Без него событий в моей жизни не стало окончательно. А вскоре слегла бабушка, и я переселилась к ней, чтобы проще было ухаживать за ней. Мой брат жил во Флориде и был слишком занят своей жизнью, а у меня ее все равно не было, а были только работа в библиотеке и одинокие вечерние прогулки. Бабушка любила меня искренне, всей душой, хотя я могла отблагодарить ее за это лишь куриным бульоном, тостами с маслом, бесконечными чашками «английского утреннего чая» с медом и лимоном и бесконечными книгами из библиотеки.
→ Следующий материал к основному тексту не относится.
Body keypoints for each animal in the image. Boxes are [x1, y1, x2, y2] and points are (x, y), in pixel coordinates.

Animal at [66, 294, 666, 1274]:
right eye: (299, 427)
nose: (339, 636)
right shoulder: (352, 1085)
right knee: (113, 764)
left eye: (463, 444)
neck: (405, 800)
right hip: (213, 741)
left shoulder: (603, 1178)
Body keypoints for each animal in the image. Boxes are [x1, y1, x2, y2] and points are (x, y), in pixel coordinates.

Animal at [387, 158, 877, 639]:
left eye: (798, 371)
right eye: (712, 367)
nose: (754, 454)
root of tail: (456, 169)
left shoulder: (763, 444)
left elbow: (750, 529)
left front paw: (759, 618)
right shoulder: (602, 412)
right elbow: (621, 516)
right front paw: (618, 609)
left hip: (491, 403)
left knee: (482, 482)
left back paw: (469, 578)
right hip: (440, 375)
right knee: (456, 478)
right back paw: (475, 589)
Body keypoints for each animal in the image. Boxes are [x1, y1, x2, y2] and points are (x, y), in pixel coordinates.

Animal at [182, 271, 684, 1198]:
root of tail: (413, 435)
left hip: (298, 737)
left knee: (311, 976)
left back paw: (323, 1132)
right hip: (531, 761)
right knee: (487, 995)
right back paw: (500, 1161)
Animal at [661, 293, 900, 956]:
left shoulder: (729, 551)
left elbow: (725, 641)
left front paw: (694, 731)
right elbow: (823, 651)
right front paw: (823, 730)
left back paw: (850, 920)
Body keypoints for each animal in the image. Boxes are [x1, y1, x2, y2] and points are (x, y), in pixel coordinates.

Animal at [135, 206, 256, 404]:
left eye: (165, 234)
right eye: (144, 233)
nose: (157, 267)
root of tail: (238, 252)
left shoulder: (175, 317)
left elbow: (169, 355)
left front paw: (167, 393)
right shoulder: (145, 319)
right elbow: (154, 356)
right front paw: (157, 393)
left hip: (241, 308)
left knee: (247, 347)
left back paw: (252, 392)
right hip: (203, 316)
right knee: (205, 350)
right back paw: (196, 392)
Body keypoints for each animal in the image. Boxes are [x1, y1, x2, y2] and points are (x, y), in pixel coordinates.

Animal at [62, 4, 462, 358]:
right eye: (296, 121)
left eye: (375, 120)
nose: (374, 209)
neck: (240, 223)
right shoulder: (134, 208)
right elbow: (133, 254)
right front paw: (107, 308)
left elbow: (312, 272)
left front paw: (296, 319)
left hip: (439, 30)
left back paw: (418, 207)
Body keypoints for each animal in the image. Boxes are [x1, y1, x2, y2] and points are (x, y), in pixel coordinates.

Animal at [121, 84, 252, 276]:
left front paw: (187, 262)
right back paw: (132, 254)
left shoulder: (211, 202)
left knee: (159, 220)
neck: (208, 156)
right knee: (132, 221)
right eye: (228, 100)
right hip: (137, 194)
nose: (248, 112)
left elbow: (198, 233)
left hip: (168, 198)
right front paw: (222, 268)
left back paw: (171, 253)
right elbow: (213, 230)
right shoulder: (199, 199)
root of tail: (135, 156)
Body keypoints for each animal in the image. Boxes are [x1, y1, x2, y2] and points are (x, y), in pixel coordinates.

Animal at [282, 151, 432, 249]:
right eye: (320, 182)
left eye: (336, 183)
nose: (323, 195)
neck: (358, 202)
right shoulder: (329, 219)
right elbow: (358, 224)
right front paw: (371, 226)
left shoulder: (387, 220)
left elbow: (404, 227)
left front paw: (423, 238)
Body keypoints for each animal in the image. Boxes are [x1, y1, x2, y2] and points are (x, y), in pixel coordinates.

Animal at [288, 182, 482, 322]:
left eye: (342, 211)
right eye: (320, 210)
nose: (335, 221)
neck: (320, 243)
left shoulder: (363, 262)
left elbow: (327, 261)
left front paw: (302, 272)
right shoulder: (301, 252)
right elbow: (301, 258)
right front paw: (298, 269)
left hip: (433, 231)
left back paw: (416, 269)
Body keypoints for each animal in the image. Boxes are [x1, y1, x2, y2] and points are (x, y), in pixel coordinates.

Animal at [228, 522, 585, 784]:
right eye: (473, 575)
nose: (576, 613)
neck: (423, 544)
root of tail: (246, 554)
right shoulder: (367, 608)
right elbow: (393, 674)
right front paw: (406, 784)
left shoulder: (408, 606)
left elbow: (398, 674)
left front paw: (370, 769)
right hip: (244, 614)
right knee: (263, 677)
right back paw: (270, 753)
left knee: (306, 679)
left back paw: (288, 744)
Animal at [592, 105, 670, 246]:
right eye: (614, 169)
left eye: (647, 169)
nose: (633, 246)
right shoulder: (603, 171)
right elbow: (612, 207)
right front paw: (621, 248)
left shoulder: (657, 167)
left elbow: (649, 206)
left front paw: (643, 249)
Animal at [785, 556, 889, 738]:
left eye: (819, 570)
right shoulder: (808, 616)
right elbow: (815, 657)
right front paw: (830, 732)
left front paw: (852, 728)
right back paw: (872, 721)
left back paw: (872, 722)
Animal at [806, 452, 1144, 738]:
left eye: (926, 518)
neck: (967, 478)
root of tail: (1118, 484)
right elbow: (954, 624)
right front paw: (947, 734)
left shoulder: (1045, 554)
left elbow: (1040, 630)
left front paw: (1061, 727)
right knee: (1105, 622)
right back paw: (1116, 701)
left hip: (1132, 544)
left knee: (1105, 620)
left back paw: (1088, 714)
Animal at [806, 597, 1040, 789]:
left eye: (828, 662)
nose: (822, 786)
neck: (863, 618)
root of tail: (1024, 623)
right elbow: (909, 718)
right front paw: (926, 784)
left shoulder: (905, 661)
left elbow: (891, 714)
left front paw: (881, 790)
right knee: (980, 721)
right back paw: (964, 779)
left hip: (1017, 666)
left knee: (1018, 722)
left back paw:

Книги у нас тогда лежали по всему дому: в кухне, под кроватями, за валиками дивана — слишком много книг для одного человека. Наверное, мне казалось, что, пока ей будет интересно жить, она не умрет; она решит задержаться, чтобы дочитать книгу, потому что читать она обожала. «Хочу добраться здесь до глубины», — говорила она про очередной роман, как будто речь шла об озере или пруде. И мне казалось, что так будет всегда, однако номер не удался.
— Ты должна радоваться жизни, — сказала мне бабушка однажды вечером, когда я помогала ей пить чай.
Самой ей было уже трудно даже держать чашку. Она пила чай крохотными глотками, будто птичка. Я поддерживала ей голову, а волосы у нее пахли лимоном и пылью. Мне хотелось плакать, хотя я забыла, что такое слезы. Умение плакать отличается от умения ездить на велосипеде — стоит не потренироваться какое-то время, и тут же забываешь, как это делается. Потом можешь сколько угодно кривляться перед зеркалом, резать лук, смотреть душещипательные киношки. Не помогает.